Elastic Spiking Transformers for Efficient Gesture Understanding

Spiking Neural Networks (SNNs), particularly Spiking Transformers, offer energy-efficient processing of event-based sensor data for healthcare applications. Yet current architectures are rigid: they are trained and deployed as static networks with fixed parameter counts and computational graphs. This limits deployment on neuromorphic hardware such as Loihi and SpiNNaker, where on-chip constraints often require smaller models that trade accuracy for feasibility. We introduce the Elastic Spiking Transformer, a runtime-adaptive architecture that brings elasticity into the spiking paradigm. Inspired by Matryoshka-style representation learning, it embeds nested elasticity in the Feature Extractor, Spiking Self-Attention, and Feed-Forward blocks. Through granularity-aware weight sharing, a single universal model can dynamically slice network width and attention heads at inference time without retraining. This design provides two key advantages for SNNs. First, it allows the model to adjust its parameter footprint to different hardware memory budgets. Second, reducing active neurons also lowers spike firing rates, yielding proportional reductions in synaptic operations, an energy benefit not directly available in standard artificial neural networks. We evaluate the approach on CIFAR10/100, CIFAR10-DVS, and the EHWGesture clinical gesture understanding dataset. Results show that one Elastic Spiking Transformer spans a broad range of complexity-accuracy trade-offs, matching or surpassing independently trained baselines while supporting adaptive, real-time gesture recognition on resource-constrained edge devices.

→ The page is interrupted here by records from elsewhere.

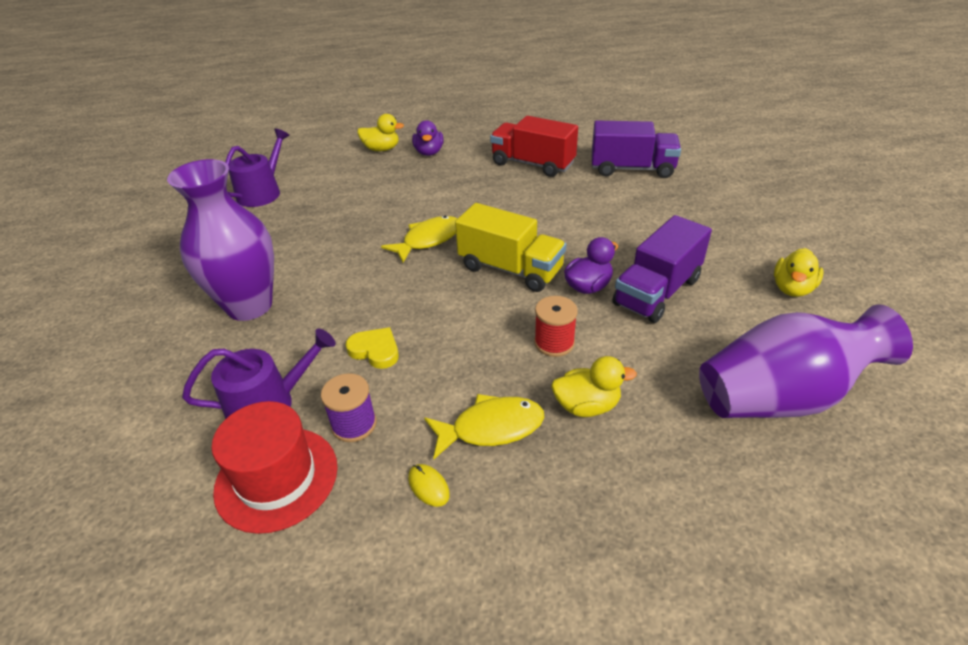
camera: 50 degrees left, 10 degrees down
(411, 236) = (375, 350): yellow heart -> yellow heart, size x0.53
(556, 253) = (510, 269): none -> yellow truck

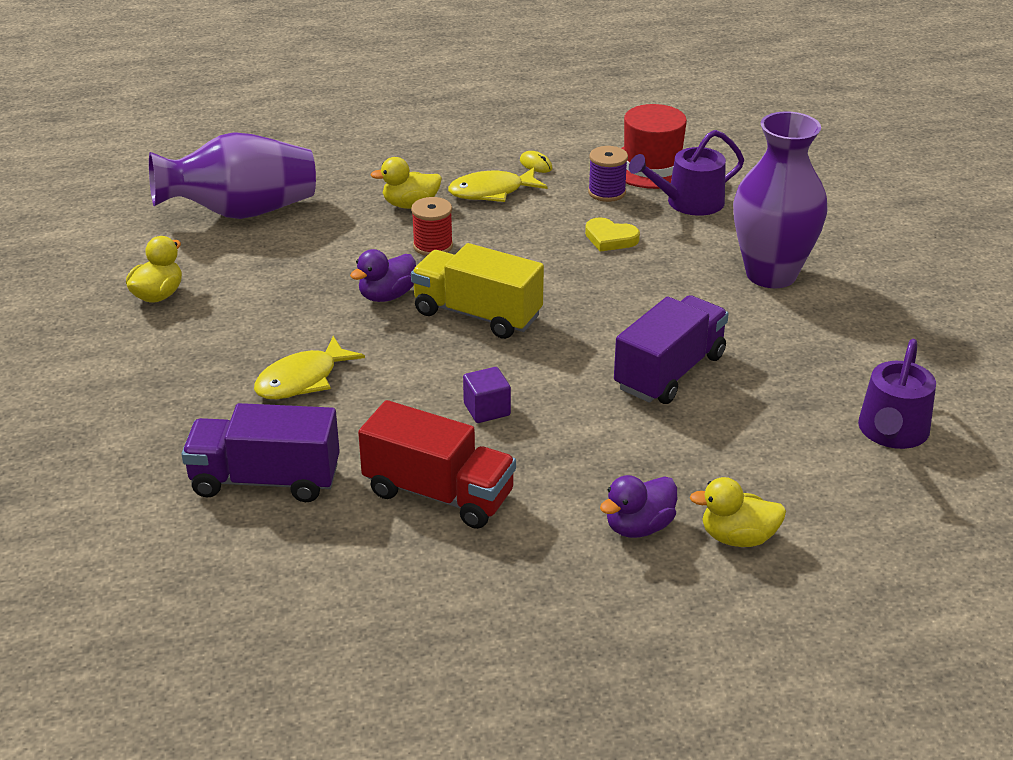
camera: 175 degrees right, 5 degrees down
(428, 240) = (590, 351): yellow fish -> yellow fish (302, 380)
(429, 152) = (639, 527): purple duck -> purple duck turned 120 degrees counterclockwise
(505, 203) = (487, 409): none -> purple cube
(657, 292) = (310, 291): purple truck -> purple truck (669, 372)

翻译：脉冲神经网络（SNNs），特别是脉冲Transformer，为医疗保健应用中基于事件传感器数据的处理提供了节能方案。然而当前架构缺乏灵活性：它们作为具有固定参数量和计算图的静态网络进行训练和部署。这限制了其在Loihi和SpiNNaker等神经形态硬件上的部署，因为芯片约束往往需要更小的模型，以牺牲精度换取可行性。我们提出弹性脉冲Transformer（Elastic Spiking Transformer），一种运行时自适应架构，将弹性引入脉冲范式。受Matryoshka风格表示学习的启发，它在特征提取器、脉冲自注意力机制和前馈模块中嵌入了嵌套弹性。通过粒度感知权重共享，单个通用模型可在推理时动态调整网络宽度和注意力头数，无需重新训练。该设计为SNN提供了两大优势：首先，它使模型能够根据不同的硬件内存预算调整参数规模；其次，减少活跃神经元数量也会降低脉冲发放率，从而成比例减少突触操作，这种能效优势在标准人工神经网络中无法直接实现。我们在CIFAR10/100、CIFAR10-DVS以及EHWGesture临床手势理解数据集上评估了该方法。结果表明，单个弹性脉冲Transformer可覆盖广泛的复杂度-精度权衡范围，在匹配或超越独立训练基线模型的同时，支持资源受限边缘设备上的自适应实时手势识别。